I’m new to the community and I have limited programming experience. I was excited to see the new update where we can create a GPT with limited coding knowledge. I have begun creating GPTS on ChatGPT 3.5 on the Pro Plan using the new update.
I want to make a GPT where instead of having the user experience be typing out and having text based conversations, I want to have the conversation be able to happen with the GPT responding via voice and the user can also respond by voice.
Is there a way I can turn the GPTs responses to voice and also have the user respond via their voice and have the GPT respond via voice audio? So in short, I want to make the experience feel more like a natural conversation with someone rather than typing everything out.
Is there an easy way to do this? If so, how would one go about this?
Yes. It’s built in. If you are using the app all you need to do is press the headphone icon and it starts a continuous voice conversation.
It’s a little glitchy though, but that’s TTS engines in general.
If you are talking about API then yes, also possible. You just need to facilitate it yourself.
Opinion: You may want to consider something like Eleven Labs. They are kicking ass with TTS.
They offer a lot more control. You can create and tune your own model (can even use your own voice, I have David Attenborough as my personal assistant, it’s great!), it’s cheaper, there’s a vast library of available models, and they have some good prompting elements like SSML (I think it’s called) (it’s for pronunciation) and pausing.

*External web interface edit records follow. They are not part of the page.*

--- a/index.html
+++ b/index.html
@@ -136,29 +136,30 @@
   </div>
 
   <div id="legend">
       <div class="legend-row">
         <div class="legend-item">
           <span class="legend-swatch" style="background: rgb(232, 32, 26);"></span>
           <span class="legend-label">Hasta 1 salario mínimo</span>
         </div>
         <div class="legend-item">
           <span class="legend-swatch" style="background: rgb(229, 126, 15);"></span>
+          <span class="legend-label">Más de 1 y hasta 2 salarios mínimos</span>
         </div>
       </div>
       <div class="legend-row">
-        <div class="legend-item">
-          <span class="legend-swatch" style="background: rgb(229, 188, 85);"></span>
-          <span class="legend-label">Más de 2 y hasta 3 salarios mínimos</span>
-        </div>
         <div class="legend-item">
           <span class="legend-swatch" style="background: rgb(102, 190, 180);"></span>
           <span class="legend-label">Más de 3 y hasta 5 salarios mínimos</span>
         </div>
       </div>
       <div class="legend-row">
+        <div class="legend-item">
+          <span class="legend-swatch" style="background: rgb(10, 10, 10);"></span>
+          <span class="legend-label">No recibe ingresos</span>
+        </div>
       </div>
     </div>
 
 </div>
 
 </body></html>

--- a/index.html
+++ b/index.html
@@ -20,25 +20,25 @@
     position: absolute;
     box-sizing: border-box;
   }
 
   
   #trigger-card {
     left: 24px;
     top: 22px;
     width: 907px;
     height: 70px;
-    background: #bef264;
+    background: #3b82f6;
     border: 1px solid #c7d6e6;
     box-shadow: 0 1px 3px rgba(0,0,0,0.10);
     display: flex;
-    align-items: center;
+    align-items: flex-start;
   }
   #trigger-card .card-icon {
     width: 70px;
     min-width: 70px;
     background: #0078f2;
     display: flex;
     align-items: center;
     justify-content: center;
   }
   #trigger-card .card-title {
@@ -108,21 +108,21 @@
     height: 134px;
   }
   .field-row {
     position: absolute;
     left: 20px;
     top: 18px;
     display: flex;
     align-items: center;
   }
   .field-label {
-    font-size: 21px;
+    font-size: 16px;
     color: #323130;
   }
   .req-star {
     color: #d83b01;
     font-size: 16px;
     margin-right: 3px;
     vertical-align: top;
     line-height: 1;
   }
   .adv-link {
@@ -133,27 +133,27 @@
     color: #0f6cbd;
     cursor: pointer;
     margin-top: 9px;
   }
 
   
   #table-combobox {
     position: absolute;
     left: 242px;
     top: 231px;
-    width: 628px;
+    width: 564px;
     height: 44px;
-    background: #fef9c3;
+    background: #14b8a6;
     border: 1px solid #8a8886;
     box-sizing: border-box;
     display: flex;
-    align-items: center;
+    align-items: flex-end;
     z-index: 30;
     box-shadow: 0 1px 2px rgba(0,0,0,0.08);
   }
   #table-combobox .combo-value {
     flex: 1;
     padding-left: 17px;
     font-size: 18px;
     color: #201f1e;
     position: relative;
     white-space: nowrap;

Yes, as @RonaldGRuckus said, if you download the app, you can just speak with your gpt. It’s an AMAZING experince!.
However, I’m making a React-Native app where my goal to reach the same. With extra feature > To generate images with dalle while its talking, so if I need a story + an img, I will hear the story and when its finish the audio, I will see the img as well (or even before).
At the current stage with GPT, it will speak the story and then start generating the img, which is little anoying.

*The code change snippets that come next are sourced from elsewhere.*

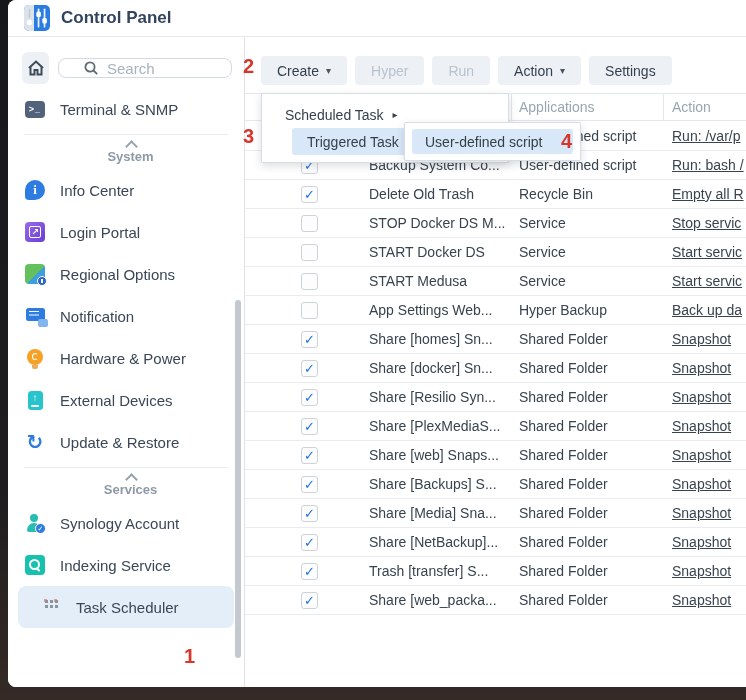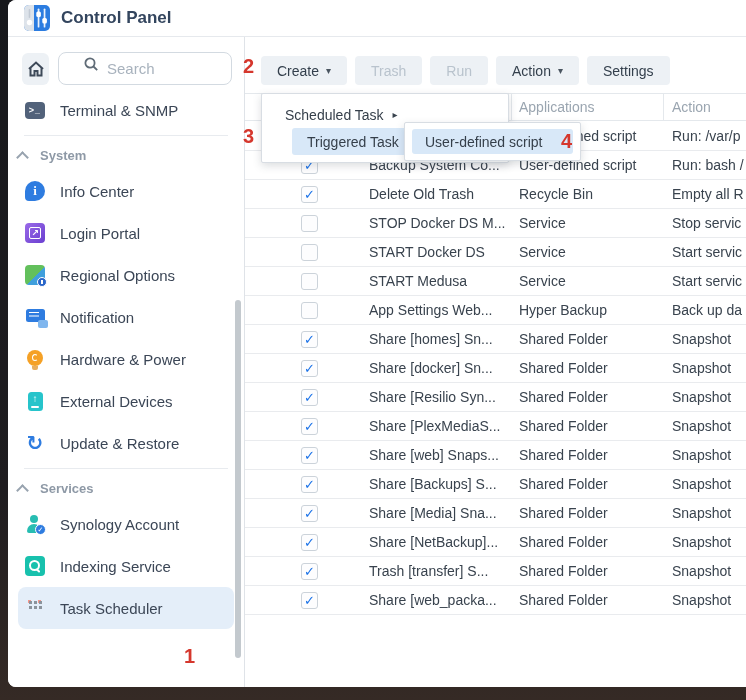--- a/index.html
+++ b/index.html
@@ -20,32 +20,32 @@
   .title { font-size:17px; font-weight:bold; color:#33455e; }
   
   .appbody { flex:1; display:flex; min-height:0; }
   .sidebar { width:237px; flex:0 0 237px; border-right:1px solid #dfe3e8;
     position:relative; padding-top:15px; overflow:hidden; background:#fff; }
   .main { flex:1; position:relative; min-width:0; background:#fff; }
   
   .side-top { display:flex; gap:9px; padding:0 12px 0 14px; align-items:center; }
   .home-btn { width:40px; height:32px; background:#edf1f5; border-radius:6px;
     display:flex; align-items:center; justify-content:center; cursor:pointer; }
-  .search-box { flex:1; height:33px; border:1px solid #d3dae1; border-radius:8px;
-    display:flex; gap:8px; padding:0 24px; background:#fff; }
+  .search-box { flex:1; height:20px; border:1px solid #d3dae1; border-radius:8px;
+    display:flex; align-items:center; gap:8px; padding:0 24px; background:#fff; }
   .search-box input { border:none; outline:none; width:100px; font-size:15px; color:#3b4656;
     font-family:inherit; }
   .search-box input::placeholder { color:#a8b2bd; }
   .nav { margin-top:4px; }
   .item { height:42px; display:flex; align-items:center; gap:14px; padding-left:16px;
     font-size:15px; color:#3b4656; cursor:pointer; }
-  .item.selected { background:#e4eef9; border-radius:8px; margin:0 10px; padding-left:6px; }
+  .item.selected { background:#e4eef9; border-radius:8px; margin:0 10px; padding-left:22px; }
   .divider { height:1px; background:#e8ebef; margin:4px 16px; }
-  .section { height:30px; display:flex; align-items:center; gap:13px; padding-left:9px;
-    color:#8e99a6; font-weight:bold; font-size:13px; cursor:pointer; margin-top:4px; }
+  .section { height:30px; display:flex; align-items:center; padding-left:9px;
+    color:#8e99a6; font-weight:bold; font-size:13px; cursor:pointer; margin-top:4px;flex-direction:column; }
   .icon { width:22px; height:22px; position:relative; flex:0 0 22px;
     display:flex; align-items:center; justify-content:center; }
   .scroll-thumb { position:absolute; right:3px; top:263px; width:6px; height:358px;
     background:#c3c9ce; border-radius:3px; }
   
   .ic-terminal { width:20px; height:17px; background:#52627a; border-radius:4px; color:#fff;
     font-size:9px; font-weight:bold; display:flex; align-items:center; justify-content:center; letter-spacing:1px;}
   .ic-info { width:20px; height:20px; background:#2e7ce0; border-radius:50% 50% 50% 4px; color:#fff;
     font-size:13px; font-weight:bold; font-family:"Liberation Serif",serif;
     display:flex; align-items:center; justify-content:center; }
@@ -114,21 +114,21 @@
   .th-app  { width:152px; border-right:1px solid #e4e8ec; display:flex; align-items:center; padding-left:7px; }
   .th-action { flex:1; display:flex; align-items:center; padding-left:8px; }
   .rows { position:absolute; top:85px; left:0; right:0; }
   .trow { height:29px; border-bottom:1px solid #e9ebee; display:flex; align-items:center;
     font-size:14px; color:#39434e; }
   .cell-check { width:124px; padding-left:56px; display:flex; align-items:center; }
   .checkbox { width:17px; height:17px; border:1px solid #ccd3da; border-radius:3px; background:#fdfdfe;
     color:#1a72e8; font-weight:bold; font-size:13px; line-height:15px; text-align:center; cursor:pointer; }
   .cell-name { width:150px; overflow:hidden; white-space:nowrap; }
   .cell-app { width:153px; overflow:hidden; white-space:nowrap; }
-  .cell-action { flex:1; overflow:hidden; white-space:nowrap; }
+  .cell-action { flex:1; overflow:hidden; white-space:nowrap;text-decoration:underline; }
   .trow.empty { border-bottom:1px solid #e9ebee; }
   .trow.empty:last-child { border-bottom:none; }
   
   .menu { position:absolute; left:16px; top:56px; width:248px; background:#fff;
     border:1px solid #d8dde3; border-radius:2px; box-shadow:0 3px 8px rgba(60,70,85,.18);
     padding:7px 0; z-index:5; }
   .menu-item { height:27px; margin:0 8px; padding:0 12px 0 15px; display:flex; align-items:center;
     gap:9px; font-size:14px; color:#353f4a; border-radius:3px; cursor:pointer; }
   .menu-item.hl { background:#d8e8f8;margin-left:30px; }
   .menu-arrow { font-size:10px; color:#39434e; }
@@ -287,21 +287,21 @@
     </div>
 
     <div class="main">
 
       <div class="toolbar">
         <div class="btn">
           <span>Create</span>
           <span class="caret">▾</span>
         </div>
         <div class="btn disabled">
-          <span>Trash</span>
+          <span>Hyper</span>
         </div>
         <div class="btn disabled">
           <span>Run</span>
         </div>
         <div class="btn">
           <span>Action</span>
           <span class="caret">▾</span>
         </div>
         <div class="btn">
           <span>Settings</span>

I’ll do it open source so if you or anyone is interested, feel free to reach me aout
Hi. After reading the information in this thread I have a question. Can I organize and set up simultaneous voice translation during an online meeting? If it is possible how can I technically realize it?

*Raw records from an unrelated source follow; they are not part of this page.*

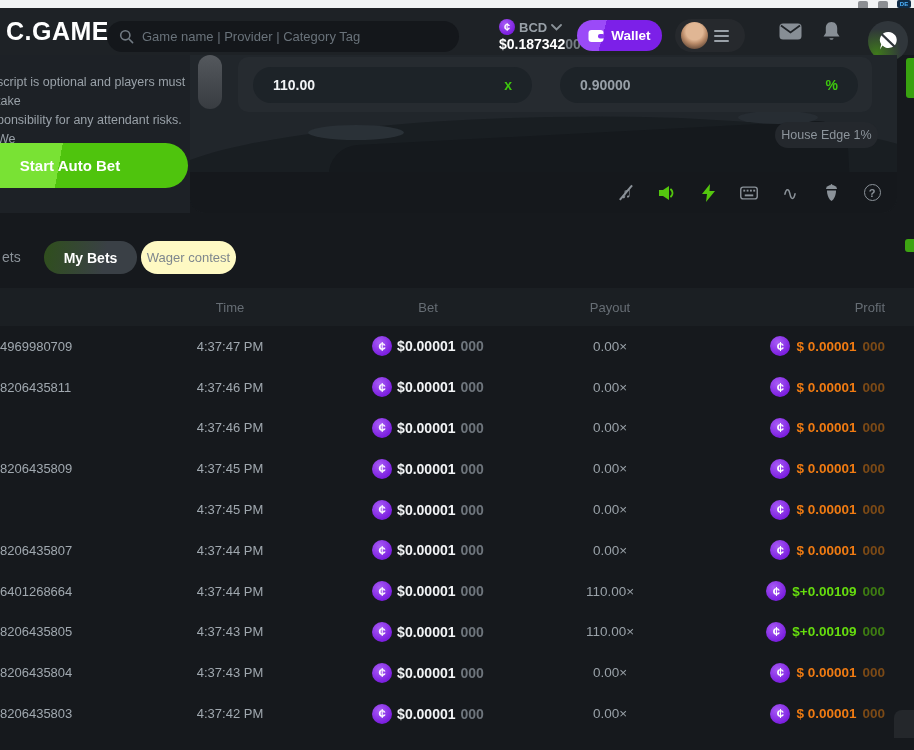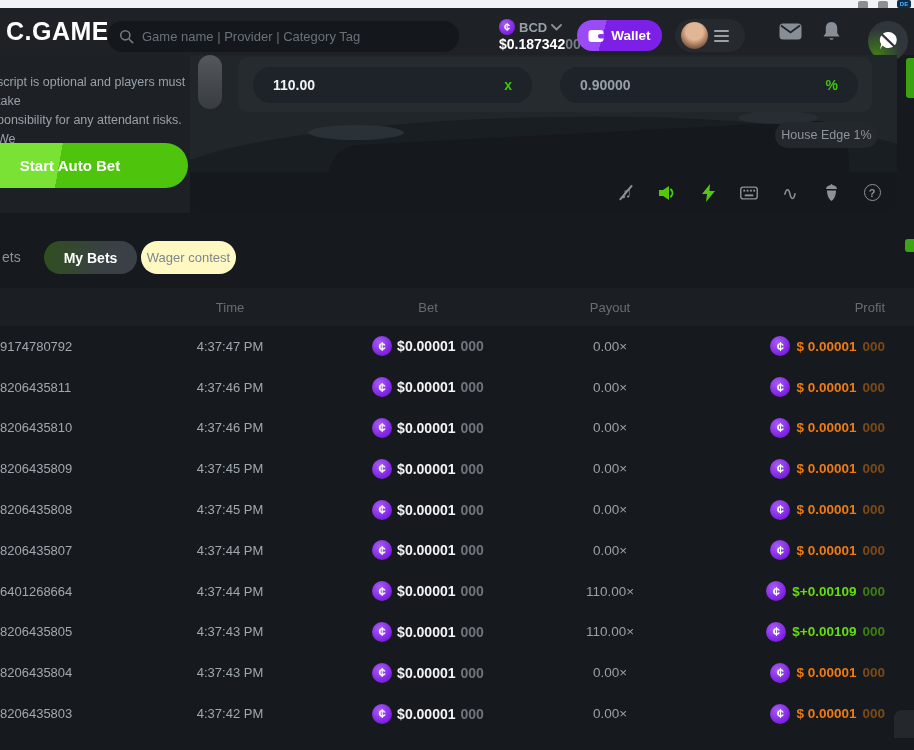--- a/index.html
+++ b/index.html
@@ -281,21 +281,21 @@
   <div class="thead">
     <div class="cell cell-id"></div>
     <div class="cell cell-time">Time</div>
     <div class="cell cell-bet">Bet</div>
     <div class="cell cell-payout">Payout</div>
     <div class="cell cell-profit">Profit</div>
   </div>
 
   <div class="tbody">
     <div class="trow loss">
-      <div class="cell cell-id">9174780792</div>
+      <div class="cell cell-id">4969980709</div>
       <div class="cell cell-time">4:37:47 PM</div>
       <div class="cell cell-bet">
         <span class="coin-sm">¢</span>
         <span class="bet-main">$0.00001</span>
           <span class="bet-dim">000</span>
       </div>
       <div class="cell cell-payout">0.00×</div>
       <div class="cell cell-profit">
         <span class="coin-sm">¢</span>
         <span class="profit-main">$ 0.00001</span>
@@ -313,21 +313,20 @@
       </div>
       <div class="cell cell-payout">0.00×</div>
       <div class="cell cell-profit">
         <span class="coin-sm">¢</span>
         <span class="profit-main">$ 0.00001</span>
           <span class="profit-dim">000</span>
       </div>
     </div>
 
     <div class="trow loss">
-      <div class="cell cell-id">8206435810</div>
       <div class="cell cell-time">4:37:46 PM</div>
       <div class="cell cell-bet">
         <span class="coin-sm">¢</span>
         <span class="bet-main">$0.00001</span>
           <span class="bet-dim">000</span>
       </div>
       <div class="cell cell-payout">0.00×</div>
       <div class="cell cell-profit">
         <span class="coin-sm">¢</span>
         <span class="profit-main">$ 0.00001</span>
@@ -345,21 +344,20 @@
       </div>
       <div class="cell cell-payout">0.00×</div>
       <div class="cell cell-profit">
         <span class="coin-sm">¢</span>
         <span class="profit-main">$ 0.00001</span>
           <span class="profit-dim">000</span>
       </div>
     </div>
 
     <div class="trow loss">
-      <div class="cell cell-id">8206435808</div>
       <div class="cell cell-time">4:37:45 PM</div>
       <div class="cell cell-bet">
         <span class="coin-sm">¢</span>
         <span class="bet-main">$0.00001</span>
           <span class="bet-dim">000</span>
       </div>
       <div class="cell cell-payout">0.00×</div>
       <div class="cell cell-profit">
         <span class="coin-sm">¢</span>
         <span class="profit-main">$ 0.00001</span>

dmisi98 I haven’t tried the voice chat feature yet, no interlocutor. I’m in the middle of the night, so I’ll try it in the morning. Do you have any positive experience using simultaneous interpretation with voice chat?
I’ve taken your recommendation and am blown away with Eleven Labs, but is there a way to merge it with Chat GPT? I love the conversational capabilities of Chat GPT but love the natural TTS of Eleven Labs. It would be great if I could merge the two somehow.
Please note: I have very limited - almost no - coding ability!